**WORK ITEM**
Although pictures appear in the entries below, leave them out and print exactly the lines from the first line through the line containing "middle pip: (223, 157)".
━━━
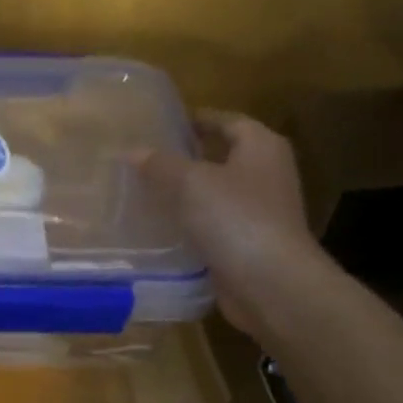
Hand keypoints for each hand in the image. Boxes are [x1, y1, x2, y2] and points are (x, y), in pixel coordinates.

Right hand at [138, 111, 327, 338]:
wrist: (271, 283)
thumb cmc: (236, 219)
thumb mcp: (190, 183)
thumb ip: (160, 164)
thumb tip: (132, 151)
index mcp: (261, 147)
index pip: (228, 121)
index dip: (198, 119)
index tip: (165, 123)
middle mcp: (266, 174)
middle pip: (223, 157)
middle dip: (187, 157)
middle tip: (146, 158)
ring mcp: (259, 212)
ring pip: (215, 194)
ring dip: (186, 193)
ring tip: (145, 192)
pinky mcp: (247, 244)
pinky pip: (213, 226)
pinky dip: (190, 224)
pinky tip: (160, 229)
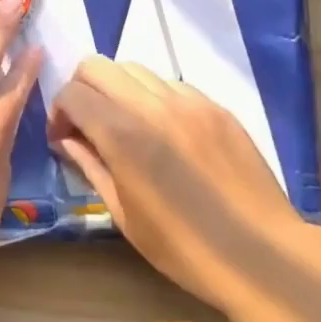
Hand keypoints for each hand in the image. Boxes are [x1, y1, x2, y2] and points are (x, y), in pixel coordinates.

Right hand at [48, 56, 308, 304]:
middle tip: (87, 122)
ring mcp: (189, 102)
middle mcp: (151, 106)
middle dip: (82, 88)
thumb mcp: (124, 215)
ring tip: (127, 125)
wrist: (262, 255)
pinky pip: (171, 85)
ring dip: (118, 90)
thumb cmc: (184, 248)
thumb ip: (91, 167)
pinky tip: (165, 132)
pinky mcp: (216, 108)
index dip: (58, 111)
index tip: (64, 138)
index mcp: (122, 134)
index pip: (72, 93)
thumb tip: (68, 141)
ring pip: (135, 69)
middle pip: (97, 65)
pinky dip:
━━━
**TASK RESPONSE**
Hand keypoints for each hand in the image. Boxes are [x1, y1, x2, y2] and points are (x, y), in pixel coordinates.

Right hand at [138, 111, 327, 338]:
wrist: (271, 283)
thumb cmc: (236, 219)
thumb mcp: (190, 183)
thumb ip: (160, 164)
thumb tip: (132, 151)
index mcp: (261, 147)
index pip: (228, 121)
index dip: (198, 119)
index tip: (165, 123)
middle mcp: (266, 174)
middle pip: (223, 157)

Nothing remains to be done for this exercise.